---- Data supplied
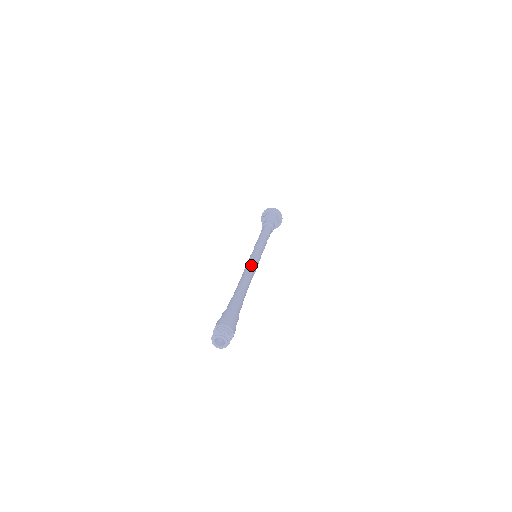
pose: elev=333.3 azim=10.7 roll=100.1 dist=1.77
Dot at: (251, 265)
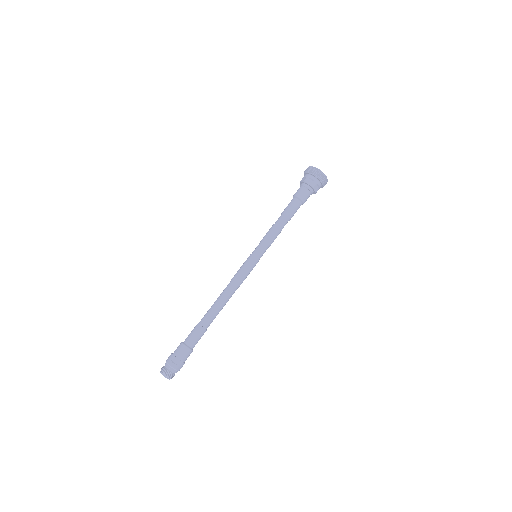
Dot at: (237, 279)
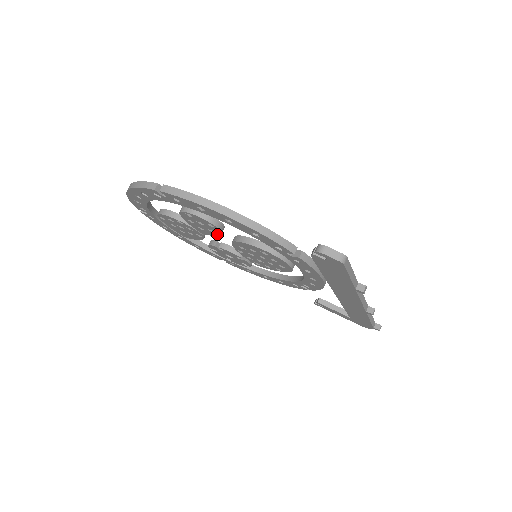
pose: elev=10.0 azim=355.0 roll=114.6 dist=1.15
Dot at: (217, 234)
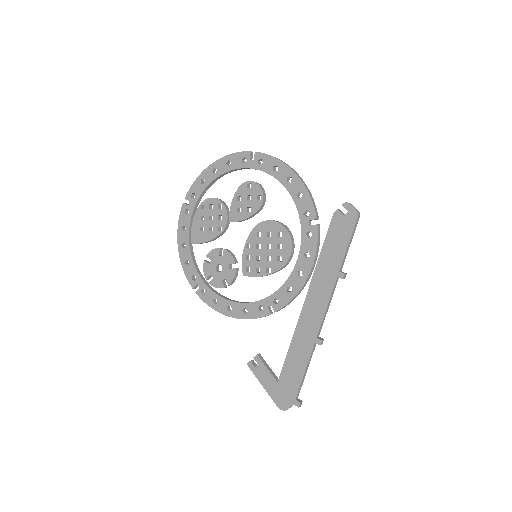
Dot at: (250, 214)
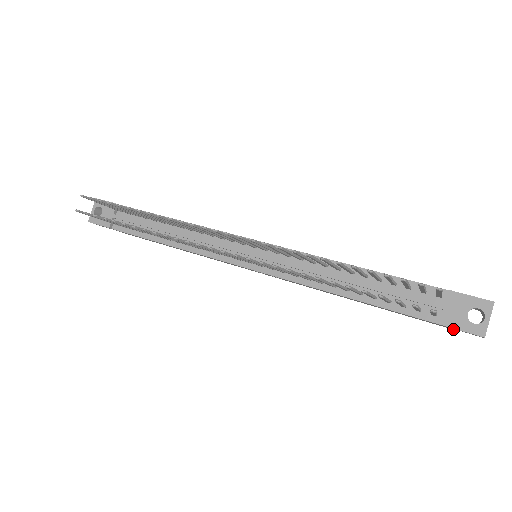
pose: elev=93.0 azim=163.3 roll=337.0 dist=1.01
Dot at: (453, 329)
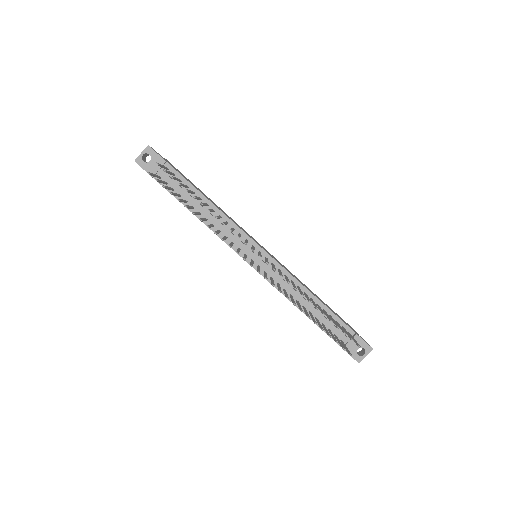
--------
◆ **Set exercise**
Rewrite every line of the data above, leaving the pictures out. Keep the poses and the first-view dot positions as they are, and multiply each dot coordinate given for the second view by 1.8, rounding to whole numbers with halves rounded up.

◆ **Result of the exercise**
pose: elev=333.3 azim=10.7 roll=100.1 dist=1.77
Dot at: (251, 265)
Dot at: (427, 502)
pose: elev=10.0 azim=355.0 roll=114.6 dist=1.15
Dot at: (217, 234)
Dot at: (450, 385)
pose: elev=93.0 azim=163.3 roll=337.0 dist=1.01
Dot at: (453, 329)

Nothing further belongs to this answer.